■ Prompt ■
Copy out every line of the records below word for word, leaving the pictures out.

----------------

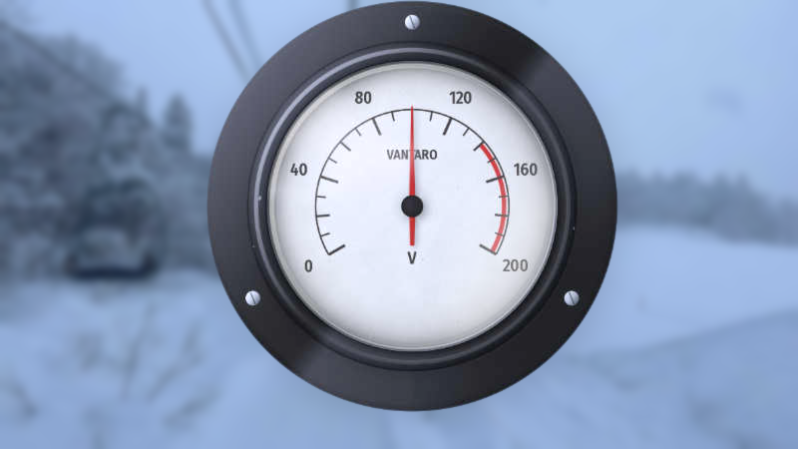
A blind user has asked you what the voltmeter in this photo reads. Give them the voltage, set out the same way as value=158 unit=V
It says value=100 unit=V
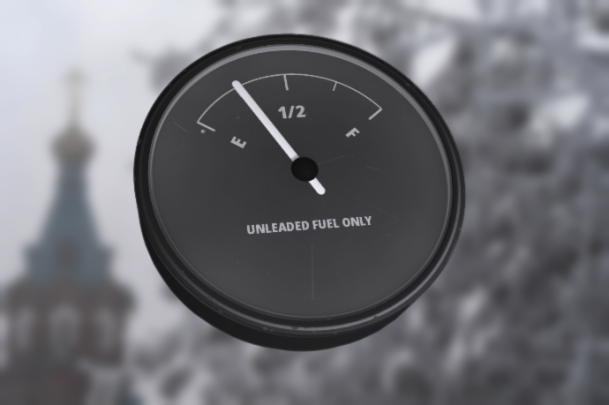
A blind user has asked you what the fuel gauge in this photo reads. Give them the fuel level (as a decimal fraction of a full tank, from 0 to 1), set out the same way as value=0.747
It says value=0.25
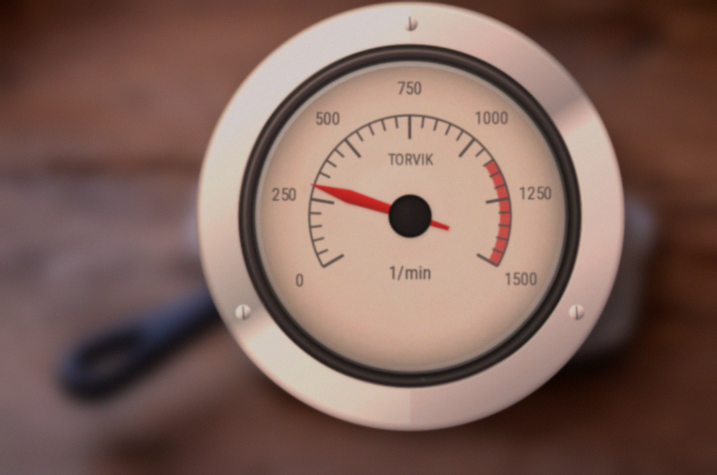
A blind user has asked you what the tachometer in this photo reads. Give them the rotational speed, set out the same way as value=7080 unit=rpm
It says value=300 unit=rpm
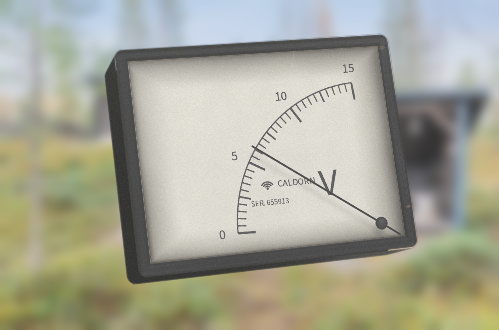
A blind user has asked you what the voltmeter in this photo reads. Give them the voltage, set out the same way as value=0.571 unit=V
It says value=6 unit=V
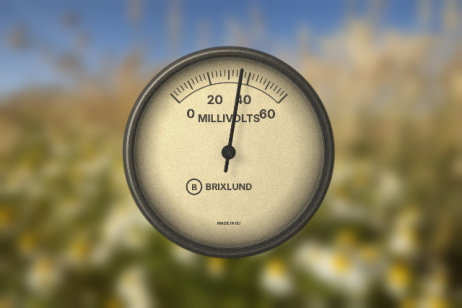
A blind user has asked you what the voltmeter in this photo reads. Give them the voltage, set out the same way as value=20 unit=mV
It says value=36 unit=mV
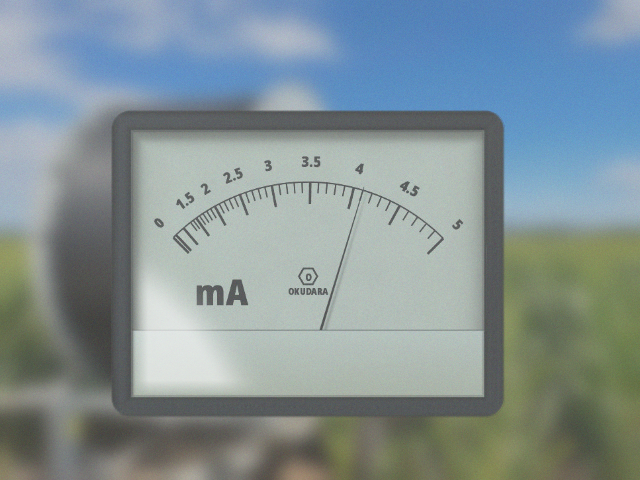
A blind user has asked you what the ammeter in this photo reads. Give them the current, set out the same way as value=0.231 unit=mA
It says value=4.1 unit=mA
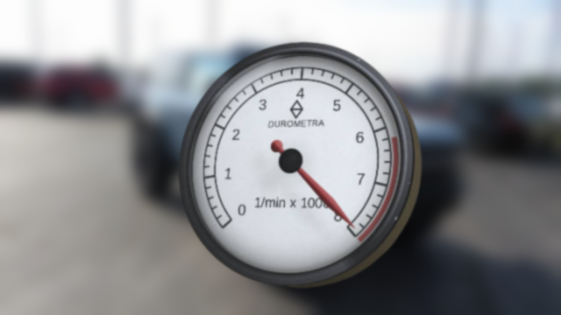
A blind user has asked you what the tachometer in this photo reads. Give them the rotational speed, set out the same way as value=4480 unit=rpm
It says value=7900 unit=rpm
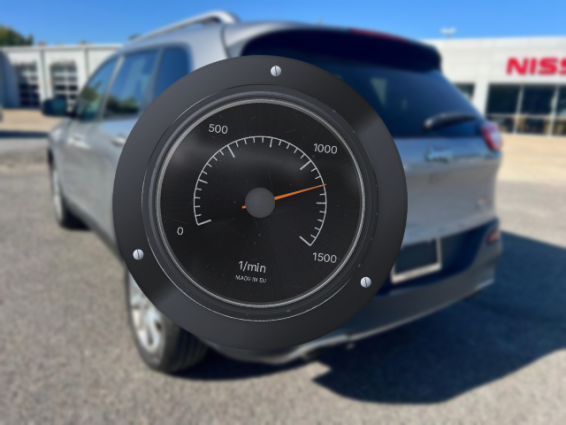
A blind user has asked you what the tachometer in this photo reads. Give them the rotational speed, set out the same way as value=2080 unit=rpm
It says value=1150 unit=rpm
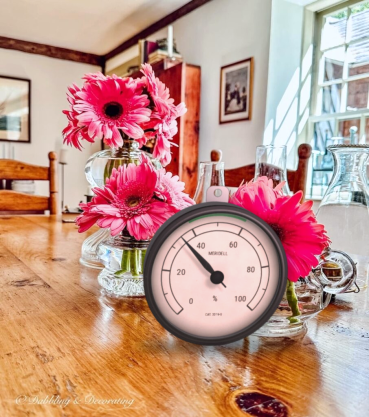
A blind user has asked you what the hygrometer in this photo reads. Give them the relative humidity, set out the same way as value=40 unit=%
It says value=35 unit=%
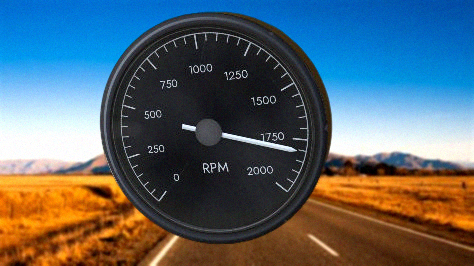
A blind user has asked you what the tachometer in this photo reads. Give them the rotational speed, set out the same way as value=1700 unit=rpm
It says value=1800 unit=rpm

----------------

■ Written solution ■
A blind user has asked you what the voltmeter in this photo reads. Give them the voltage, set out the same way as value=158 unit=V
It says value=100 unit=V
A blind user has asked you what the fuel gauge in this photo reads. Give them the fuel level (as a decimal fraction of a full tank, from 0 to 1), set out the same way as value=0.747
It says value=0.25
A blind user has asked you what the tachometer in this photo reads. Give them the rotational speed, set out the same way as value=7080 unit=rpm
It says value=300 unit=rpm
A blind user has asked you what the voltmeter in this photo reads. Give them the voltage, set out the same way as value=0.571 unit=V
It says value=6 unit=V
A blind user has asked you what the voltmeter in this photo reads. Give them the voltage, set out the same way as value=20 unit=mV
It says value=36 unit=mV
A blind user has asked you what the ammeter in this photo reads. Give them the current, set out the same way as value=0.231 unit=mA
It says value=4.1 unit=mA
A blind user has asked you what the tachometer in this photo reads. Give them the rotational speed, set out the same way as value=4480 unit=rpm
It says value=7900 unit=rpm
A blind user has asked you what the tachometer in this photo reads. Give them the rotational speed, set out the same way as value=2080 unit=rpm
It says value=1150 unit=rpm
A blind user has asked you what the hygrometer in this photo reads. Give them the relative humidity, set out the same way as value=40 unit=%
It says value=35 unit=%
A blind user has asked you what the tachometer in this photo reads. Give them the rotational speed, set out the same way as value=1700 unit=rpm
It says value=1800 unit=rpm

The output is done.